**WHAT THE EXERCISE ASKS**.
Below is a listing with pictures. Repeat exactly the lines starting at the one holding "Input a string: string" and going on through the one holding "- rebase reduction", and leave every picture out.

**PROVIDED DATA**.
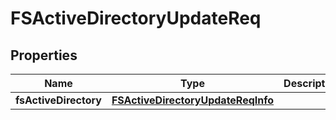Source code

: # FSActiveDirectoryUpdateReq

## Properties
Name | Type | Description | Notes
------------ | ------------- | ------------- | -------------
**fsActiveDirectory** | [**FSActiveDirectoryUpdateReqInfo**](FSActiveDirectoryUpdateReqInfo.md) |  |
...
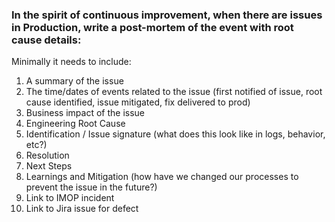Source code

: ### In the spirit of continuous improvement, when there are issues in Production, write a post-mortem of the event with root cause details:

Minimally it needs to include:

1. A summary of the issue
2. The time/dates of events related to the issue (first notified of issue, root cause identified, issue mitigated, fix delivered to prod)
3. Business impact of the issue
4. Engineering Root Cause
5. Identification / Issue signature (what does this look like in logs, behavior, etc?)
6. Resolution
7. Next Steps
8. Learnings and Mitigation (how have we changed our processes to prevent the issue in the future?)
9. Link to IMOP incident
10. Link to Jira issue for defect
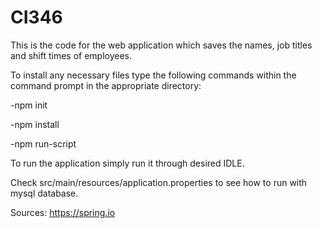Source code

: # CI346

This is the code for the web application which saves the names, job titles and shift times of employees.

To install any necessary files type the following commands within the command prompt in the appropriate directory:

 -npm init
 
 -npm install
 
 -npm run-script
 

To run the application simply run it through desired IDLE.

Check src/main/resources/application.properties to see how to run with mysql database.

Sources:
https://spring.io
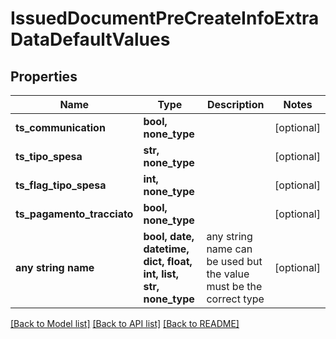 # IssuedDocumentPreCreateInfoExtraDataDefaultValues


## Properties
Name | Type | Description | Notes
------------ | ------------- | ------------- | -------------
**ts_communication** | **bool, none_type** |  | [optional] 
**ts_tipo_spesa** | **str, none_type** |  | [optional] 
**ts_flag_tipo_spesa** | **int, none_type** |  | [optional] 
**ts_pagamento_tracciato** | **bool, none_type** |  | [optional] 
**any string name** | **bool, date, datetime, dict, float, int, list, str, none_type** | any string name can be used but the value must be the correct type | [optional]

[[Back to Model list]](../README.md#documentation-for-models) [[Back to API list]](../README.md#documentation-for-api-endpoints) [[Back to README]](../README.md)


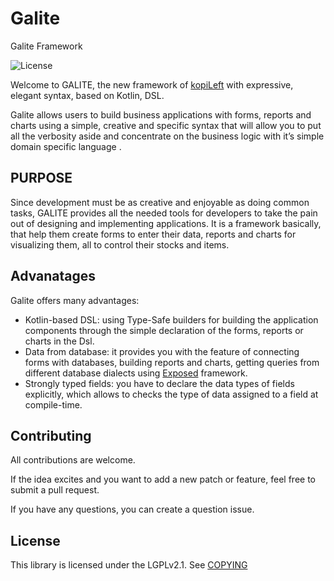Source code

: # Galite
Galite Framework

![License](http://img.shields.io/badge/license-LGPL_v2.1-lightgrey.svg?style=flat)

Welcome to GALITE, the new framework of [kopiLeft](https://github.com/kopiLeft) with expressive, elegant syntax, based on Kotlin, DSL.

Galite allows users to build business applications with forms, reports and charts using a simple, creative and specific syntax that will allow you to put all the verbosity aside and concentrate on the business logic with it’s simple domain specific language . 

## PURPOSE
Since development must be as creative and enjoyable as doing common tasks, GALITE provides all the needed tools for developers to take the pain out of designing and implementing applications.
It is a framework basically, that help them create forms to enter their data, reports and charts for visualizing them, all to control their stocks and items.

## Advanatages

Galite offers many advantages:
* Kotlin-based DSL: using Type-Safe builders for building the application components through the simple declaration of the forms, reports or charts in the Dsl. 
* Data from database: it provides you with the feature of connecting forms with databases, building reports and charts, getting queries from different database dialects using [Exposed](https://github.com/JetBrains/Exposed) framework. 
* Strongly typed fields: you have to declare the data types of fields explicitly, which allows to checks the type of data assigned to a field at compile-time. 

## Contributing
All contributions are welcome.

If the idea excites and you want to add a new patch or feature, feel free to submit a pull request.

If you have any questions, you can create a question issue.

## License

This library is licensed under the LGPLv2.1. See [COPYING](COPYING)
==
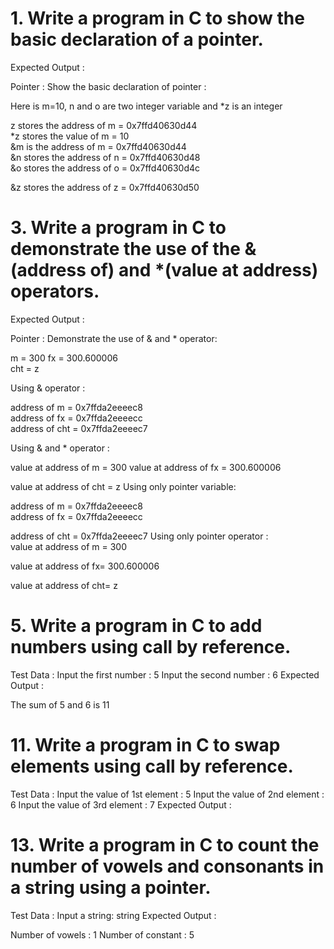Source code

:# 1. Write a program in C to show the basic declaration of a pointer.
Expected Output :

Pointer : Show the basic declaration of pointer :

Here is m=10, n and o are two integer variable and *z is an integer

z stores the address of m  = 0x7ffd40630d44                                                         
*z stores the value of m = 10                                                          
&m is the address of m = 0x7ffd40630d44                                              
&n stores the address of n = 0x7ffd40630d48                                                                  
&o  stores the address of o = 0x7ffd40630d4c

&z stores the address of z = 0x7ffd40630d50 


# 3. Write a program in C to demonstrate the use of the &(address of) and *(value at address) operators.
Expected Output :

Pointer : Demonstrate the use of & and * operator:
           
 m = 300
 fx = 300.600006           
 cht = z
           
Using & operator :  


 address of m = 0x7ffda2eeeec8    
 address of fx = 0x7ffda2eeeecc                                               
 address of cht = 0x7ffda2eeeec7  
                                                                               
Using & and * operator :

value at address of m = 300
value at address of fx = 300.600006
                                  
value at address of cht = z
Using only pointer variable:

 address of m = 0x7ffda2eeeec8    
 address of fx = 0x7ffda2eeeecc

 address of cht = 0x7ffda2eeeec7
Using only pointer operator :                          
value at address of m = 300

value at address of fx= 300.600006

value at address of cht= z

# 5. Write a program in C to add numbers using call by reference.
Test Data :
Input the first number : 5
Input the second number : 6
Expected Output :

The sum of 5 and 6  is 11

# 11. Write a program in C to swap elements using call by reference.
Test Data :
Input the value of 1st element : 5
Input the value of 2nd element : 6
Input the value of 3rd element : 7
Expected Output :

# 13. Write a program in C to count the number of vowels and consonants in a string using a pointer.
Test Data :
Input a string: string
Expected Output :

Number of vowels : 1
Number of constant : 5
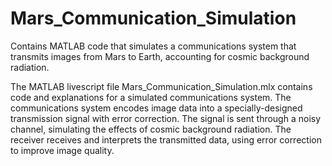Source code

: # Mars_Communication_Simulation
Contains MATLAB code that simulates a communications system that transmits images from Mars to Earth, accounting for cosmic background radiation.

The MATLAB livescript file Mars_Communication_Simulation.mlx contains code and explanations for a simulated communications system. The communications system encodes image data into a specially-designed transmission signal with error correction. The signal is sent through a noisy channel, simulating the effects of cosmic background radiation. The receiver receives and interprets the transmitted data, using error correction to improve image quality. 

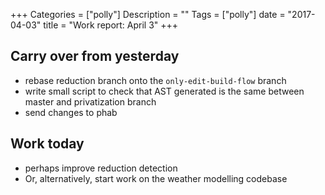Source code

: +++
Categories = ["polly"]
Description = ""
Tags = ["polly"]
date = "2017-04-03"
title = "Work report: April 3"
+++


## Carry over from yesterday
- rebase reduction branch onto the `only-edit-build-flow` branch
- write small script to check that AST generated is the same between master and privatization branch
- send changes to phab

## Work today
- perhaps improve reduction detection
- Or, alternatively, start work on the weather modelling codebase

**TASK OUTPUT**.
Input a string: string
Expected Output :

Number of vowels : 1
Number of constant : 5
Source code

: # Mars_Communication_Simulation
Contains MATLAB code that simulates a communications system that transmits images from Mars to Earth, accounting for cosmic background radiation.

The MATLAB livescript file Mars_Communication_Simulation.mlx contains code and explanations for a simulated communications system. The communications system encodes image data into a specially-designed transmission signal with error correction. The signal is sent through a noisy channel, simulating the effects of cosmic background radiation. The receiver receives and interprets the transmitted data, using error correction to improve image quality. 

Source code

: +++
Categories = ["polly"]
Description = ""
Tags = ["polly"]
date = "2017-04-03"
title = "Work report: April 3"
+++


## Carry over from yesterday
- rebase reduction branch onto the `only-edit-build-flow` branch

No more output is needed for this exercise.